A spring market box from Thames River Melons filledd with green onions, a cabbage, and potted basil A spring market box from Thames River Melons.

What’s the best way to use up a farm box—and avoid waste?

Helping people make the most of their CSA box is something that growers take pride in. Alex Chesney, a registered dietician and farmer at Thames River Melons in Innerkip, Ont., encourages customers to establish a routine to minimize waste. She recommends unpacking your box right away and doing some prep to ensure everything lasts as long as possible. “Place your asparagus upright in water in a jar or round dish, transfer berries out of quarts and into shallow dishes lined with paper towel, and quickly chop up things like peppers or carrots for easy additions to meals later in the week,” she suggests.


Chesney also recommends a flexible approach to meal planning, one that can easily incorporate a variety of veggies. “It helps to have some ‘no-recipe recipes’ on hand—salads, soups and stir-fries, or egg dishes like frittatas—that you can easily sub a variety of veggies into, for example.” She adds that you don’t have to use all produce at once. “Can you freeze it?
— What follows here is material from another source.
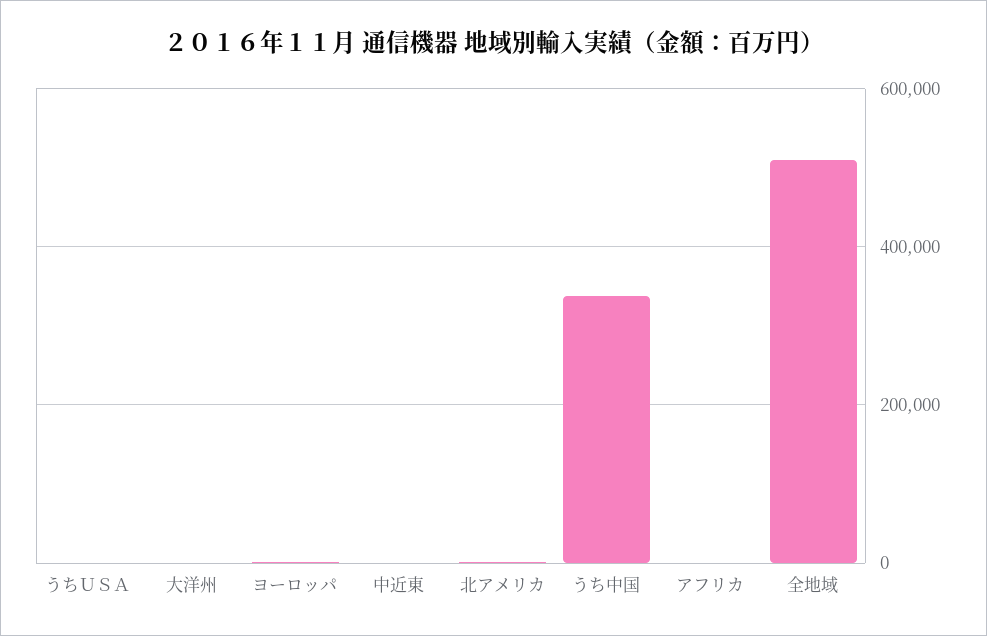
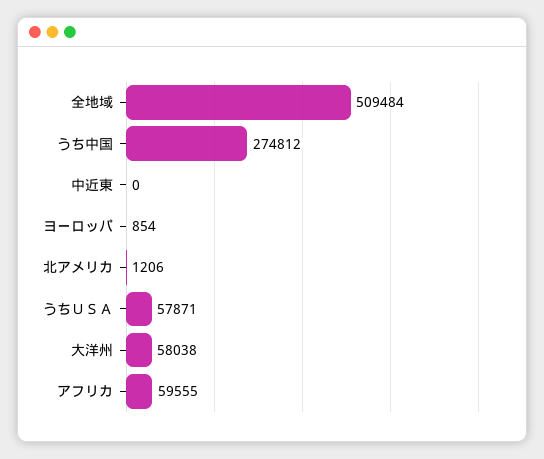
うちＵＳＡ: 0 -> 57871
大洋州: 0 -> 58038
うち中国: 340000 -> 274812
アフリカ: 0 -> 59555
If freezing it in its natural state doesn’t work so well, can you make it into a dish and then freeze it? Is there another way you can save it up for later? Dehydrate or pickle, perhaps? Your winter self will thank you!”

A cardboard box filled with leeks and tomatoes A summer box from Thames River Melons.

What kind of subscription should I get—and how much does it cost?

Choosing the right subscription can help you stay motivated and avoid being swamped by too much produce. At Pure Conscience Farm, their CSA uses a prepaid card option that members apply at their boutique, choosing from fruits, veggies, eggs, yak meat, chicken, honey and more. Meanwhile, at Le Domaine de la Belle & le Gentleman, flex baskets offer people a choice of five or 10 baskets out of the 14-week season. “It's a great way to try (the program) and a great way to commit for someone that is away frequently,” say Case. Other farms offer half-sized baskets, small, medium and large-sized baskets, biweekly pick-ups, vacation flexibility and even the option to pre-select some of your box contents. Price points vary from about $25 a week for a light share (suitable for small families or two people) to $40 (best for a family of four or more) but may be less for smaller farms or more for those which offer specialty products.

Which CSA should I pick?

If you’re debating what CSA is right for you, a look on social media might help. Most growers post photos of their weekly boxes online. While the precise contents can change year to year, it’s a helpful representation of what you can expect on any given week. Perhaps you’ll be attracted to a style of farm that includes pickles and jam in their CSA program, or maybe you’d rather stick with all fresh ingredients. Some companies offer a short, summer-only subscription, while others deliver from May to October. Regardless of your choice, you can expect delicious, in-season fruits and vegetables. "We take pride in what we put in those baskets,” say Case.

Ultimately, while there are many benefits, the CSA model isn’t right for everyone—and farmers are okay with that. Rochon says that she and her team always aim to exceed the monetary level of their subscription plans so that customers enjoy exceptional value for their commitment. However, she knows that price isn’t the only consideration for consumers and notes that some people prefer choosing their produce directly at the market, filling up on tried-and-true favourites and having fewer surprises. Everyone has their preferences and different models represent different value propositions. "Community is really important for us because we're a multi-generational family farm,” she says. “We need that connection in order for us to sustain what we're doing.” Above all, whether you buy a farm box or from a market, you’re supporting a local farmer and buying farm-fresh produce—always a win-win.